Let's revisit the five-year EMV preparation window. The card brands scheduled out various deadlines for banks and processors to be EMV ready within this preparation window, and before the October 1, 2015, liability shift deadline for merchants. There were two issues here. I don't know the wording of the mandate to the processors, but from what I experienced, as long as a processor could demonstrate a working EMV solution (I'm unsure if certification was required or not), then the deadline was met. For many processors, host specifications supporting EMV were not published to integration partners (like gateways) until around May or June of 2015. And, none that I am aware of had solidified their certification process, which is a big part of an EMV solution. Most EMV solutions back then took between 4-12 months to certify. It's a little better now, but not by much. Assuming the specs were published in May, allowing for a 30-90 day development cycle plus a six-month certification, means the average "solution" would have been certified and production ready no earlier than February or March of 2016 – this is a good 4-5 months after the EMV merchant deadline.

Then we have the October deadline. Why October? Who picked this deadline? Just before the holiday shopping season when most merchants (at least larger merchants) have technology freezes in place in preparation for their busiest time of year. I'm not sure what the merchant groups were or were not conveying to the card brands or the coalition, but if I were in charge, this would have been a no-go issue.

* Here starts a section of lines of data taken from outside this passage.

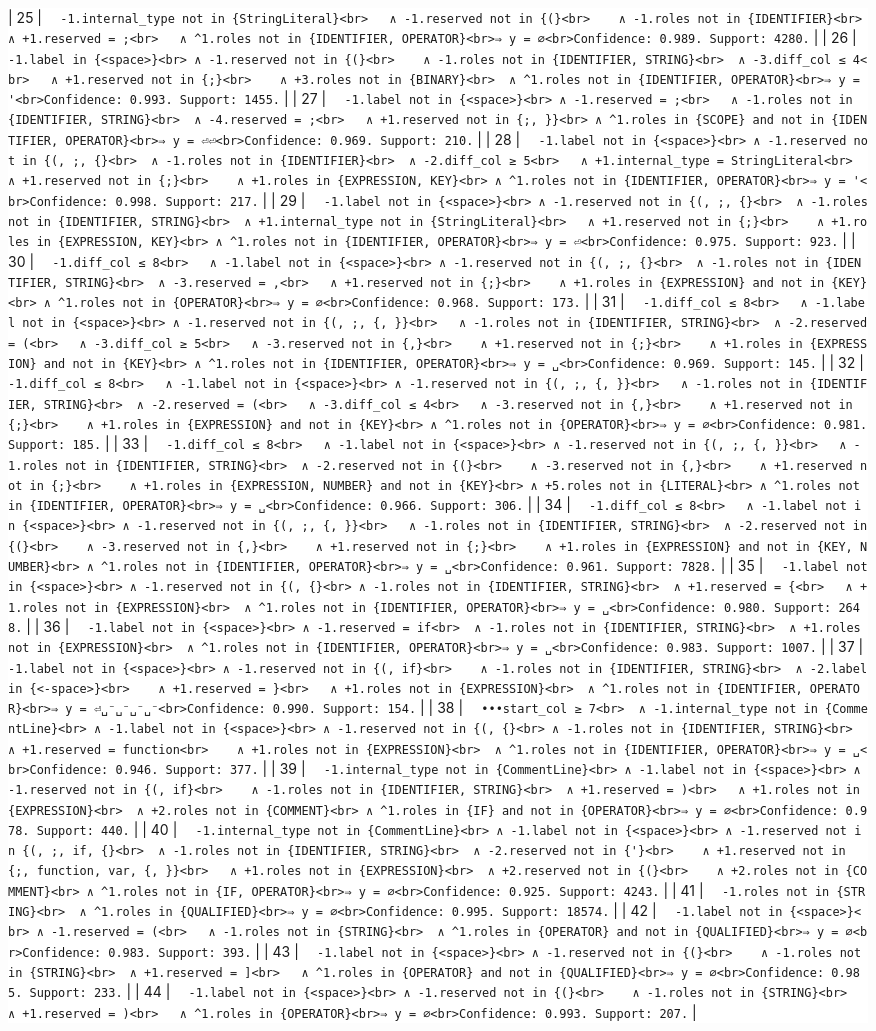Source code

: | 25 | `  -1.internal_type not in {StringLiteral}<br>	∧ -1.reserved not in {(}<br>	∧ -1.roles not in {IDENTIFIER}<br>	∧ +1.reserved = ;<br>	∧ ^1.roles not in {IDENTIFIER, OPERATOR}<br>⇒ y = ∅<br>Confidence: 0.989. Support: 4280.` |
| 26 | `  -1.label in {<space>}<br>	∧ -1.reserved not in {(}<br>	∧ -1.roles not in {IDENTIFIER, STRING}<br>	∧ -3.diff_col ≤ 4<br>	∧ +1.reserved not in {;}<br>	∧ +3.roles not in {BINARY}<br>	∧ ^1.roles not in {IDENTIFIER, OPERATOR}<br>⇒ y = '<br>Confidence: 0.993. Support: 1455.` |
| 27 | `  -1.label not in {<space>}<br>	∧ -1.reserved = ;<br>	∧ -1.roles not in {IDENTIFIER, STRING}<br>	∧ -4.reserved = ;<br>	∧ +1.reserved not in {;, }}<br>	∧ ^1.roles in {SCOPE} and not in {IDENTIFIER, OPERATOR}<br>⇒ y = ⏎⏎<br>Confidence: 0.969. Support: 210.` |
| 28 | `  -1.label not in {<space>}<br>	∧ -1.reserved not in {(, ;, {}<br>	∧ -1.roles not in {IDENTIFIER}<br>	∧ -2.diff_col ≥ 5<br>	∧ +1.internal_type = StringLiteral<br>	∧ +1.reserved not in {;}<br>	∧ +1.roles in {EXPRESSION, KEY}<br>	∧ ^1.roles not in {IDENTIFIER, OPERATOR}<br>⇒ y = '<br>Confidence: 0.998. Support: 217.` |
| 29 | `  -1.label not in {<space>}<br>	∧ -1.reserved not in {(, ;, {}<br>	∧ -1.roles not in {IDENTIFIER, STRING}<br>	∧ +1.internal_type not in {StringLiteral}<br>	∧ +1.reserved not in {;}<br>	∧ +1.roles in {EXPRESSION, KEY}<br>	∧ ^1.roles not in {IDENTIFIER, OPERATOR}<br>⇒ y = ⏎<br>Confidence: 0.975. Support: 923.` |
| 30 | `  -1.diff_col ≤ 8<br>	∧ -1.label not in {<space>}<br>	∧ -1.reserved not in {(, ;, {}<br>	∧ -1.roles not in {IDENTIFIER, STRING}<br>	∧ -3.reserved = ,<br>	∧ +1.reserved not in {;}<br>	∧ +1.roles in {EXPRESSION} and not in {KEY}<br>	∧ ^1.roles not in {OPERATOR}<br>⇒ y = ∅<br>Confidence: 0.968. Support: 173.` |
| 31 | `  -1.diff_col ≤ 8<br>	∧ -1.label not in {<space>}<br>	∧ -1.reserved not in {(, ;, {, }}<br>	∧ -1.roles not in {IDENTIFIER, STRING}<br>	∧ -2.reserved = (<br>	∧ -3.diff_col ≥ 5<br>	∧ -3.reserved not in {,}<br>	∧ +1.reserved not in {;}<br>	∧ +1.roles in {EXPRESSION} and not in {KEY}<br>	∧ ^1.roles not in {IDENTIFIER, OPERATOR}<br>⇒ y = ␣<br>Confidence: 0.969. Support: 145.` |
| 32 | `  -1.diff_col ≤ 8<br>	∧ -1.label not in {<space>}<br>	∧ -1.reserved not in {(, ;, {, }}<br>	∧ -1.roles not in {IDENTIFIER, STRING}<br>	∧ -2.reserved = (<br>	∧ -3.diff_col ≤ 4<br>	∧ -3.reserved not in {,}<br>	∧ +1.reserved not in {;}<br>	∧ +1.roles in {EXPRESSION} and not in {KEY}<br>	∧ ^1.roles not in {OPERATOR}<br>⇒ y = ∅<br>Confidence: 0.981. Support: 185.` |
| 33 | `  -1.diff_col ≤ 8<br>	∧ -1.label not in {<space>}<br>	∧ -1.reserved not in {(, ;, {, }}<br>	∧ -1.roles not in {IDENTIFIER, STRING}<br>	∧ -2.reserved not in {(}<br>	∧ -3.reserved not in {,}<br>	∧ +1.reserved not in {;}<br>	∧ +1.roles in {EXPRESSION, NUMBER} and not in {KEY}<br>	∧ +5.roles not in {LITERAL}<br>	∧ ^1.roles not in {IDENTIFIER, OPERATOR}<br>⇒ y = ␣<br>Confidence: 0.966. Support: 306.` |
| 34 | `  -1.diff_col ≤ 8<br>	∧ -1.label not in {<space>}<br>	∧ -1.reserved not in {(, ;, {, }}<br>	∧ -1.roles not in {IDENTIFIER, STRING}<br>	∧ -2.reserved not in {(}<br>	∧ -3.reserved not in {,}<br>	∧ +1.reserved not in {;}<br>	∧ +1.roles in {EXPRESSION} and not in {KEY, NUMBER}<br>	∧ ^1.roles not in {IDENTIFIER, OPERATOR}<br>⇒ y = ␣<br>Confidence: 0.961. Support: 7828.` |
| 35 | `  -1.label not in {<space>}<br>	∧ -1.reserved not in {(, {}<br>	∧ -1.roles not in {IDENTIFIER, STRING}<br>	∧ +1.reserved = {<br>	∧ +1.roles not in {EXPRESSION}<br>	∧ ^1.roles not in {IDENTIFIER, OPERATOR}<br>⇒ y = ␣<br>Confidence: 0.980. Support: 2648.` |
| 36 | `  -1.label not in {<space>}<br>	∧ -1.reserved = if<br>	∧ -1.roles not in {IDENTIFIER, STRING}<br>	∧ +1.roles not in {EXPRESSION}<br>	∧ ^1.roles not in {IDENTIFIER, OPERATOR}<br>⇒ y = ␣<br>Confidence: 0.983. Support: 1007.` |
| 37 | `  -1.label not in {<space>}<br>	∧ -1.reserved not in {(, if}<br>	∧ -1.roles not in {IDENTIFIER, STRING}<br>	∧ -2.label in {<-space>}<br>	∧ +1.reserved = }<br>	∧ +1.roles not in {EXPRESSION}<br>	∧ ^1.roles not in {IDENTIFIER, OPERATOR}<br>⇒ y = ⏎␣⁻␣⁻␣⁻␣⁻<br>Confidence: 0.990. Support: 154.` |
| 38 | `  •••start_col ≥ 7<br>	∧ -1.internal_type not in {CommentLine}<br>	∧ -1.label not in {<space>}<br>	∧ -1.reserved not in {(, {}<br>	∧ -1.roles not in {IDENTIFIER, STRING}<br>	∧ +1.reserved = function<br>	∧ +1.roles not in {EXPRESSION}<br>	∧ ^1.roles not in {IDENTIFIER, OPERATOR}<br>⇒ y = ␣<br>Confidence: 0.946. Support: 377.` |
| 39 | `  -1.internal_type not in {CommentLine}<br>	∧ -1.label not in {<space>}<br>	∧ -1.reserved not in {(, if}<br>	∧ -1.roles not in {IDENTIFIER, STRING}<br>	∧ +1.reserved = )<br>	∧ +1.roles not in {EXPRESSION}<br>	∧ +2.roles not in {COMMENT}<br>	∧ ^1.roles in {IF} and not in {OPERATOR}<br>⇒ y = ∅<br>Confidence: 0.978. Support: 440.` |
| 40 | `  -1.internal_type not in {CommentLine}<br>	∧ -1.label not in {<space>}<br>	∧ -1.reserved not in {(, ;, if, {}<br>	∧ -1.roles not in {IDENTIFIER, STRING}<br>	∧ -2.reserved not in {'}<br>	∧ +1.reserved not in {;, function, var, {, }}<br>	∧ +1.roles not in {EXPRESSION}<br>	∧ +2.reserved not in {(}<br>	∧ +2.roles not in {COMMENT}<br>	∧ ^1.roles not in {IF, OPERATOR}<br>⇒ y = ∅<br>Confidence: 0.925. Support: 4243.` |
| 41 | `  -1.roles not in {STRING}<br>	∧ ^1.roles in {QUALIFIED}<br>⇒ y = ∅<br>Confidence: 0.995. Support: 18574.` |
| 42 | `  -1.label not in {<space>}<br>	∧ -1.reserved = (<br>	∧ -1.roles not in {STRING}<br>	∧ ^1.roles in {OPERATOR} and not in {QUALIFIED}<br>⇒ y = ∅<br>Confidence: 0.983. Support: 393.` |
| 43 | `  -1.label not in {<space>}<br>	∧ -1.reserved not in {(}<br>	∧ -1.roles not in {STRING}<br>	∧ +1.reserved = ]<br>	∧ ^1.roles in {OPERATOR} and not in {QUALIFIED}<br>⇒ y = ∅<br>Confidence: 0.985. Support: 233.` |
| 44 | `  -1.label not in {<space>}<br>	∧ -1.reserved not in {(}<br>	∧ -1.roles not in {STRING}<br>	∧ +1.reserved = )<br>	∧ ^1.roles in {OPERATOR}<br>⇒ y = ∅<br>Confidence: 0.993. Support: 207.` |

Now, the doozy: "all while leaving customers exposed to hackers and counterfeiters." This propagates the misbelief that EMV secures the account information. EMV does not protect the card data. EMV is an authentication mechanism only. You must add point-to-point-encryption (P2PE, sometimes also referred to as end-to-end-encryption or E2EE) to secure the data. Authentication guarantees (relatively speaking) that the card is authentic and was not forged; it does not stop prying eyes from seeing the account number and expiration date in the clear. P2PE hides the data from prying eyes. The U.S. was already making a shift to P2PE, but the problem was that incorporating EMV meant a new batch of uncertified terminals entering into the solution certification chain.

Hopefully this clarifies some of the misinformation flying around about how merchants are to blame for the U.S. EMV rollout failure – or at least the missed deadline.